His bright idea was to get a choker and a shackle, tie it to the tree and connect the system to the trailer hitch on the truck, pull forward and back a few times to emulate shaking the tree. Mind you, the equipment he referred to is used to lift large items with large cranes on construction sites. Slight overkill. We got connected, the truck was put in gear, the straps pulled tight. The truck groaned. The tree leaned – a little. I was under the front porch holding a bucket. I yelled, “You’re not shaking it enough.” He backed up and started again. He was a bit more successful pulling the tree a little further, but we noticed that when he backed up, the strap slackened and the tree snapped back into place.  

Eureka! So here is what played out next. He says, “Maybe I could just bump it with the truck.” I said go for it. He said, “You need to flag me in so I don’t hit it too hard and dent the bumper.”

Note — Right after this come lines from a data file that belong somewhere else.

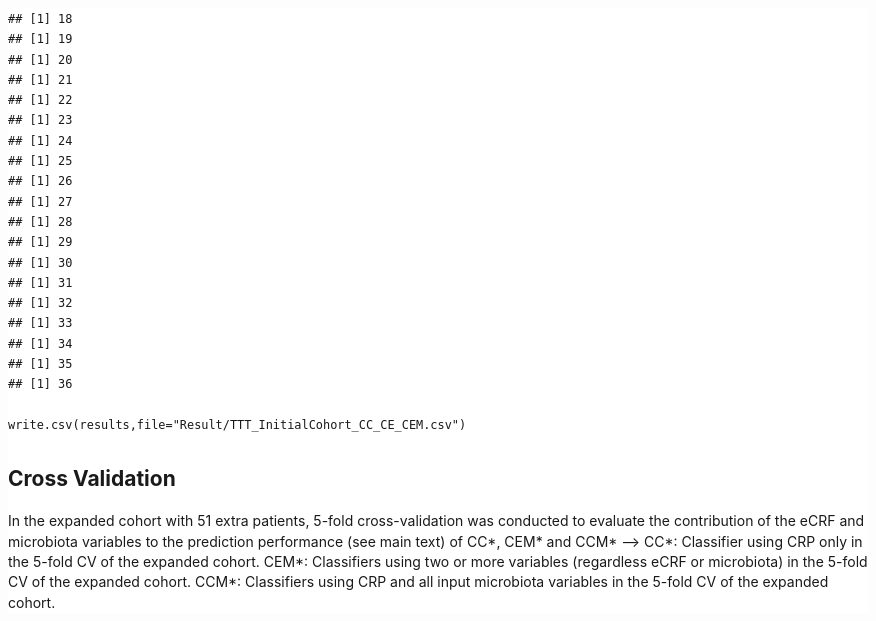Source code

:     ## [1] 18
    ## [1] 19
    ## [1] 20
    ## [1] 21
    ## [1] 22
    ## [1] 23
    ## [1] 24
    ## [1] 25
    ## [1] 26
    ## [1] 27
    ## [1] 28
    ## [1] 29
    ## [1] 30
    ## [1] 31
    ## [1] 32
    ## [1] 33
    ## [1] 34
    ## [1] 35
    ## [1] 36

    write.csv(results,file="Result/TTT_InitialCohort_CC_CE_CEM.csv")

## Cross Validation

In the expanded cohort with 51 extra patients, 5-fold cross-validation
was conducted to evaluate the contribution of the eCRF and microbiota
variables to the prediction performance (see main text) of CC*, CEM* and
CCM\* –&gt; CC*: Classifier using CRP only in the 5-fold CV of the
expanded cohort. CEM*: Classifiers using two or more variables
(regardless eCRF or microbiota) in the 5-fold CV of the expanded cohort.
CCM\*: Classifiers using CRP and all input microbiota variables in the
5-fold CV of the expanded cohort.
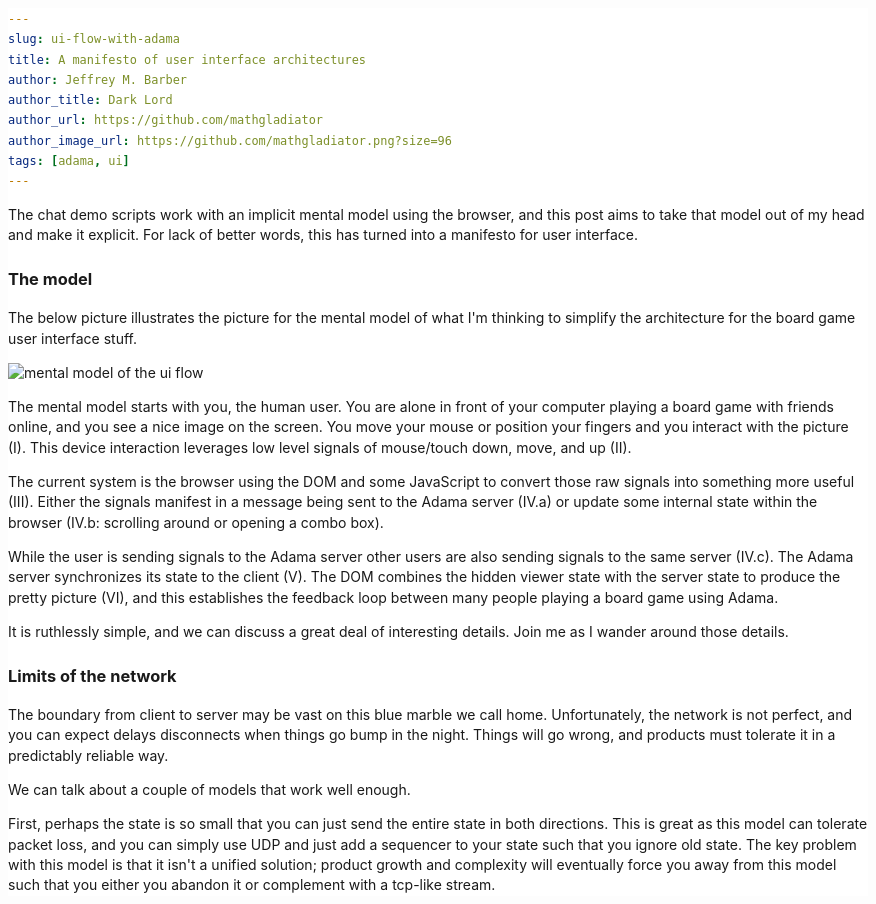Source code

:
 ```yaml
---
slug: ui-flow-with-adama
title: A manifesto of user interface architectures
author: Jeffrey M. Barber
author_title: Dark Lord
author_url: https://github.com/mathgladiator
author_image_url: https://github.com/mathgladiator.png?size=96
tags: [adama, ui]
---
```


The chat demo scripts work with an implicit mental model using the browser, and this post aims to take that model out of my head and make it explicit. For lack of better words, this has turned into a manifesto for user interface.

### The model

The below picture illustrates the picture for the mental model of what I'm thinking to simplify the architecture for the board game user interface stuff.

![mental model of the ui flow](/img/20210313-the-ui-flow.png)

The mental model starts with you, the human user. You are alone in front of your computer playing a board game with friends online, and you see a nice image on the screen. You move your mouse or position your fingers and you interact with the picture (I). This device interaction leverages low level signals of mouse/touch down, move, and up (II).

The current system is the browser using the DOM and some JavaScript to convert those raw signals into something more useful (III). Either the signals manifest in a message being sent to the Adama server (IV.a) or update some internal state within the browser (IV.b: scrolling around or opening a combo box).

While the user is sending signals to the Adama server other users are also sending signals to the same server (IV.c). The Adama server synchronizes its state to the client (V). The DOM combines the hidden viewer state with the server state to produce the pretty picture (VI), and this establishes the feedback loop between many people playing a board game using Adama.

It is ruthlessly simple, and we can discuss a great deal of interesting details. Join me as I wander around those details.

### Limits of the network

The boundary from client to server may be vast on this blue marble we call home. Unfortunately, the network is not perfect, and you can expect delays disconnects when things go bump in the night. Things will go wrong, and products must tolerate it in a predictably reliable way.

We can talk about a couple of models that work well enough.

First, perhaps the state is so small that you can just send the entire state in both directions. This is great as this model can tolerate packet loss, and you can simply use UDP and just add a sequencer to your state such that you ignore old state. The key problem with this model is that it isn't a unified solution; product growth and complexity will eventually force you away from this model such that you either you abandon it or complement with a tcp-like stream.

Okay, so how many of you have figured out what transpired next? If you didn’t, go back home and ask your parents to explain the birds and the bees to you again. You were obviously left behind somewhere.

I LEFT the safety of the porch. I stood at the rear quarter panel of the truck. His window was down as I relayed the closing distance to the tree, “Six feet, four feet, two feet, one foot, six inches. . . easy. . .” bump

The giant Stewart pecans were raining down on my pea picking little brain, striking me on the cheekbones and forehead. . . CUZ I WUZ LOOKIN UP LIKE A DANG FOOL!!! I was ducking and trying to run. What did Ramon do? He backed up and whacked it twice more. He paid no attention as I danced in the storm of golf ball sized hail. I didn’t want to risk breaking my glasses, so I just crouched down for protection and took the beating.

We picked up pecans for over forty minutes. I had to call it quits when the mosquitoes sent the message to the rest of their colony that the pale, white lady was being served for dinner. We will be back out there tomorrow and the next day, weather permitting. And there are still pods on the tree.

I am certain the whole world traveling on Massey Tompkins watched the little byplay. I am sure someone was on a cell phone and their conversation went something like, “On my way home. Milk, eggs, check. Hey, I just saw two old people in their front yard. The old man was backing into a tree and the lady was dancing around all crazy in the yard.” On top of that, it hadn’t dawned on me that the commuters have had plenty of opportunity to view my rear end in the course of this harvest season and probably know what brand of bra I wear. Sigh. Why do I not think of these things sooner? Next year I will have a better plan to avoid a Janet Jackson wardrobe malfunction.